[Extrait présenté]
——————————

Pour sa part, l’économiste Kugan Parapen estime que la décision d’abolir la NPF par Renganaden Padayachy est considérée comme l’un des plus grands faux pas politiques de l’histoire. « Au lieu d’améliorer la NPF par une réforme substantielle du fonds de pension, le ministre des Finances a préféré une option radicale, à savoir l’éradiquer pour la remplacer par la CSG. En d’autres termes, il a anéanti un fonds de pension pour le remplacer par une taxe sur les revenus », dit-il.
Les solutions recommandées
Retour et révision du National Pensions Fund
Suttyhudeo Tengur explique que le ministre des Finances a introduit la CSG en remplacement du système de la NPF dans le but d’alléger le fardeau des contributeurs. Il se demande si des études ou des constats ont été réalisés par des professionnels du secteur, notamment des actuaires, avant l’introduction de la CSG. « Le NPF avait déjà fait ses preuves pendant des années. Ainsi, un retour à l’ancien système avec certaines améliorations serait bénéfique », suggère-t-il. Nalini Burn abonde dans le même sens. Elle soutient qu’il est nécessaire d’évaluer l’ancienne NPF et de comparer les fonds pour développer d’autres solutions. De plus, elle recommande une approche de protection sociale basée sur des connaissances approfondies et largement discutées.

——————————

[Lignes enregistrées]
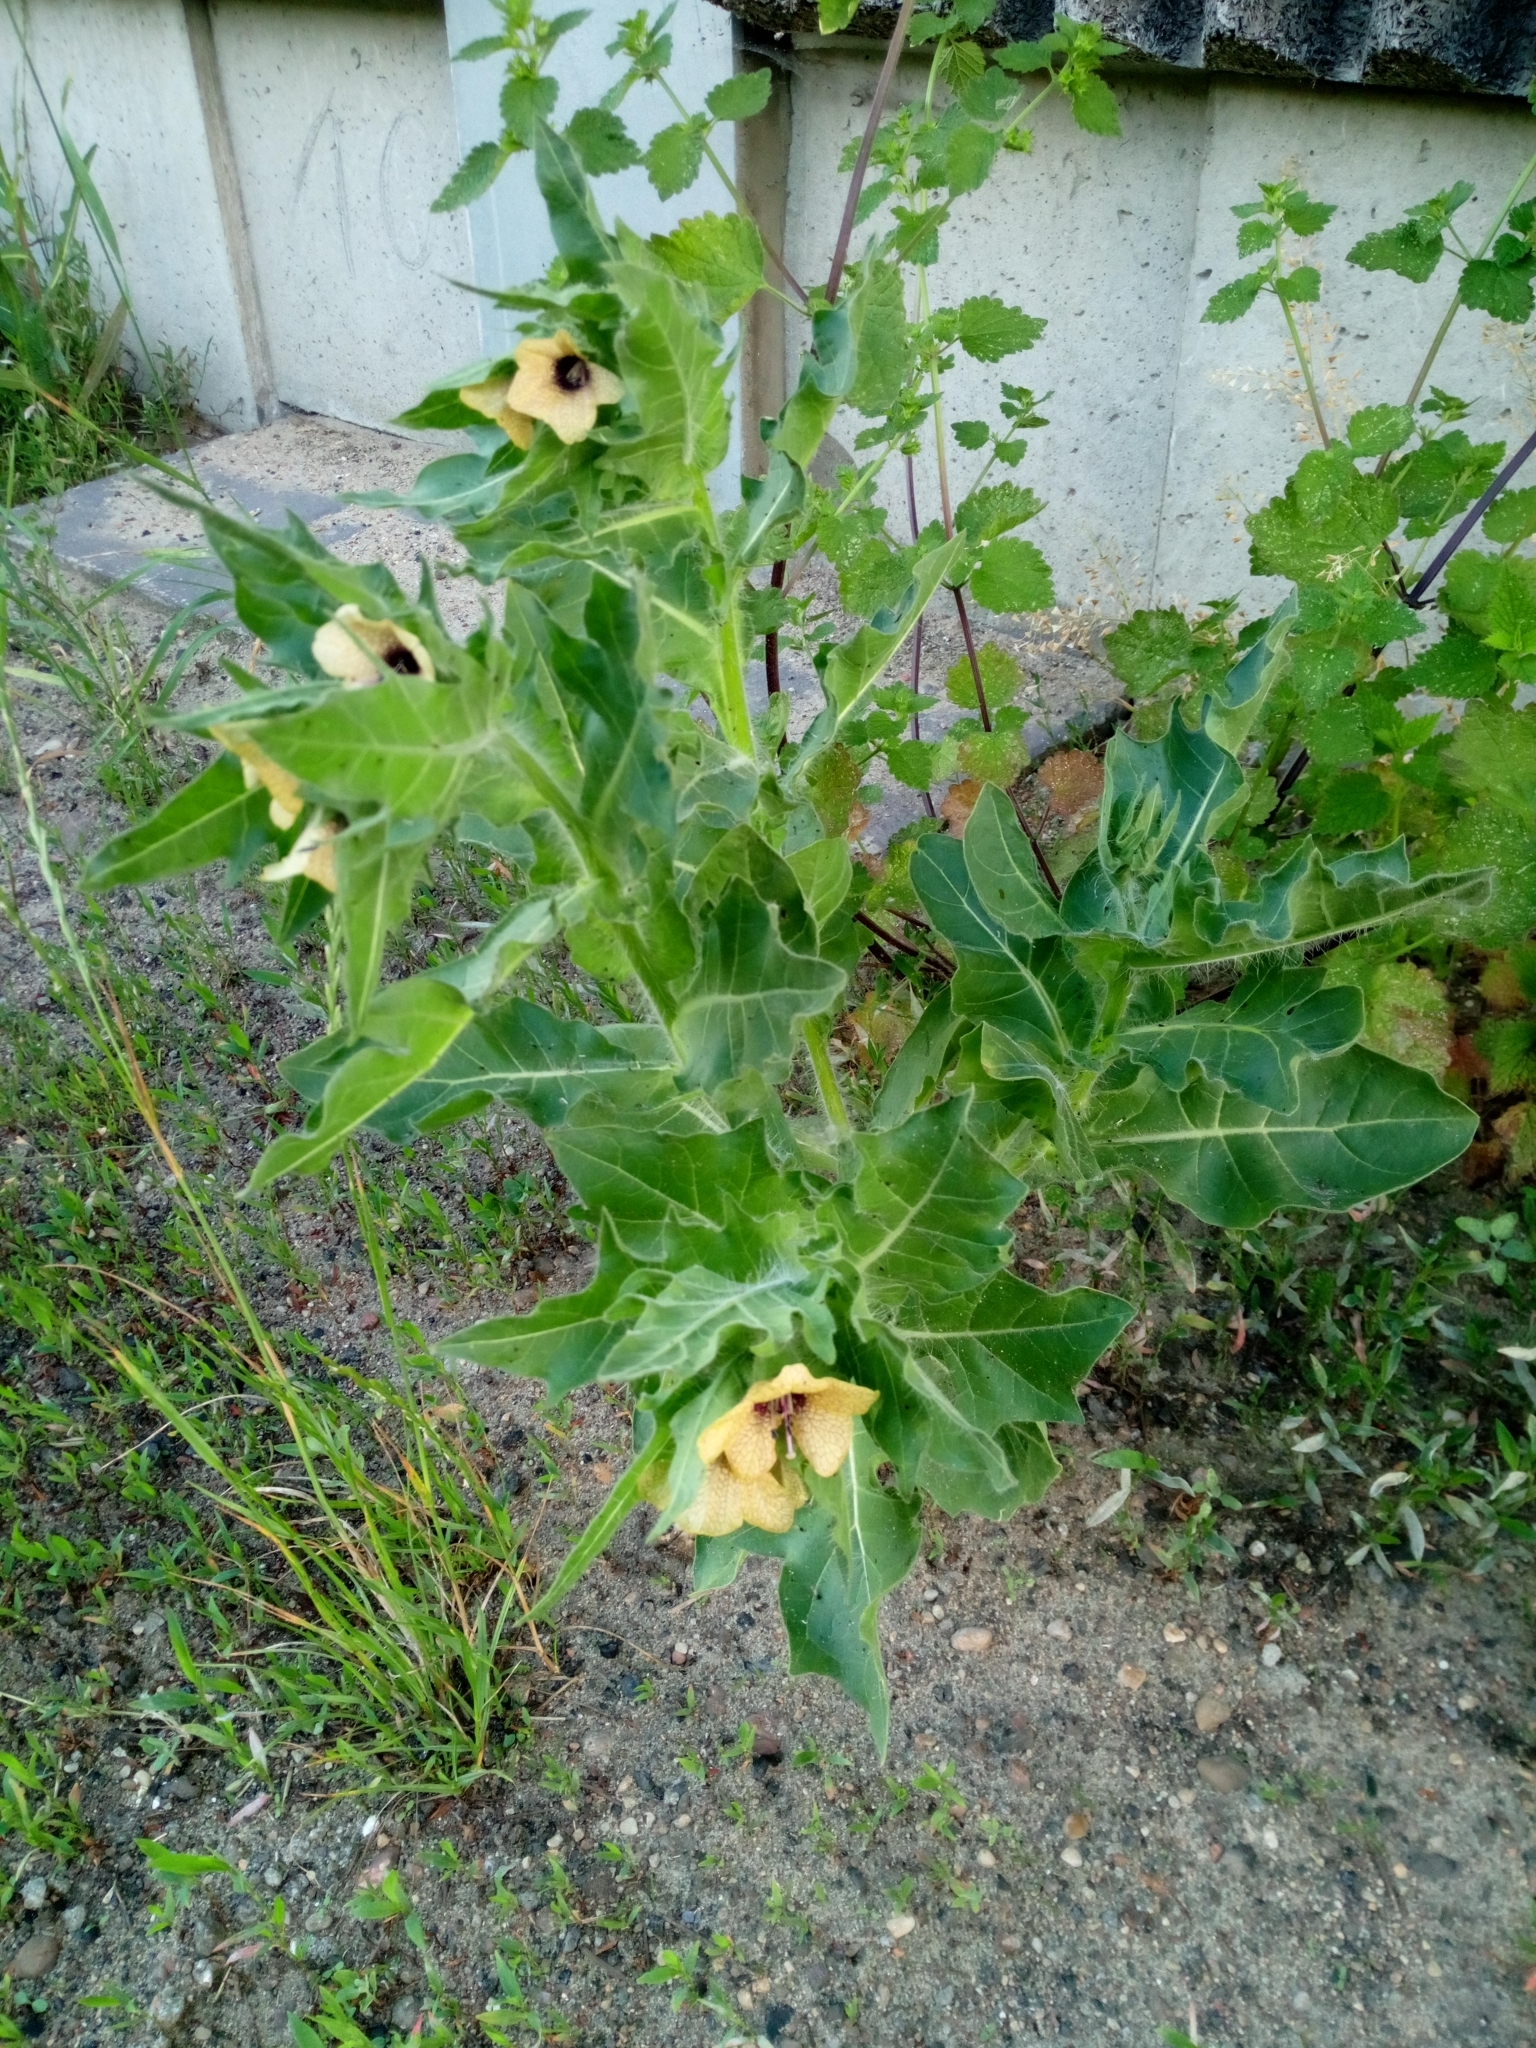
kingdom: Plantae
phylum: Tracheophyta
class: Magnoliopsida
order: Solanales
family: Solanaceae
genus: Hyoscyamus
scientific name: Hyoscyamus niger
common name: Henbane
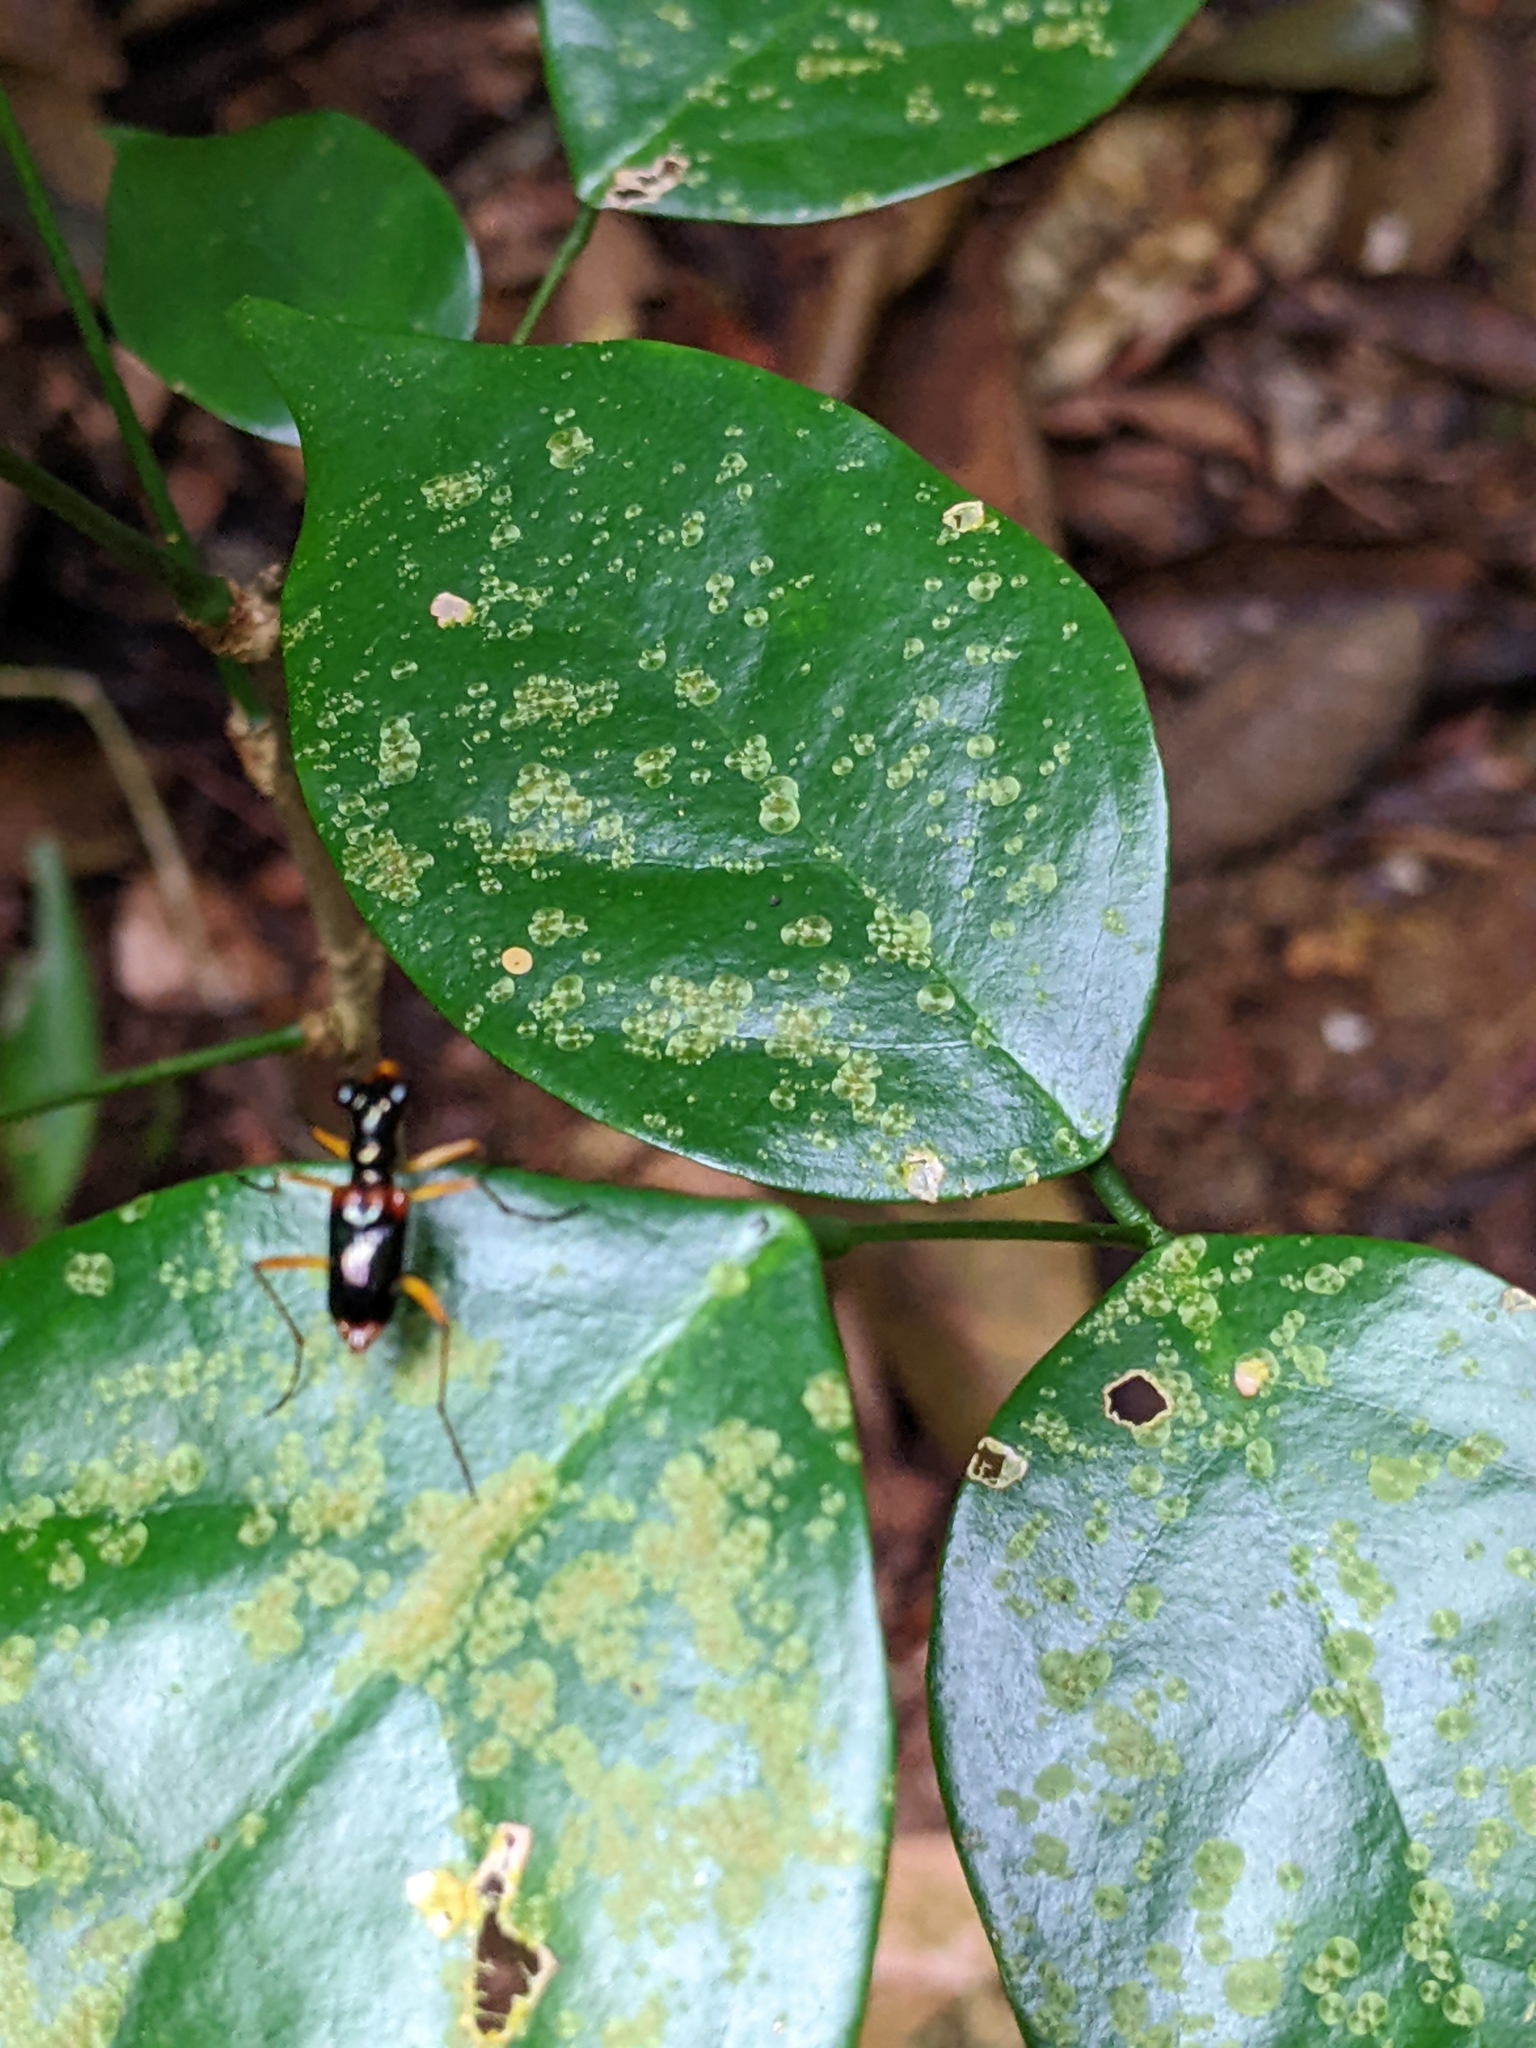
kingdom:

——————————

[Exercice proposé] Extrayez de l'extrait sur la NPF et la CSG le passage qui commence aux mots « Les solutions recommandées » et s'arrête après « et largement discutées. ».

[Réponse attendue]
Les solutions recommandées
Retour et révision du National Pensions Fund
Suttyhudeo Tengur explique que le ministre des Finances a introduit la CSG en remplacement du système de la NPF dans le but d’alléger le fardeau des contributeurs. Il se demande si des études ou des constats ont été réalisés par des professionnels du secteur, notamment des actuaires, avant l’introduction de la CSG. « Le NPF avait déjà fait ses preuves pendant des années. Ainsi, un retour à l’ancien système avec certaines améliorations serait bénéfique », suggère-t-il. Nalini Burn abonde dans le même sens. Elle soutient qu’il est nécessaire d’évaluer l’ancienne NPF et de comparer les fonds pour développer d’autres solutions. De plus, elle recommande une approche de protection sociale basée sur des connaissances approfondies et largement discutées.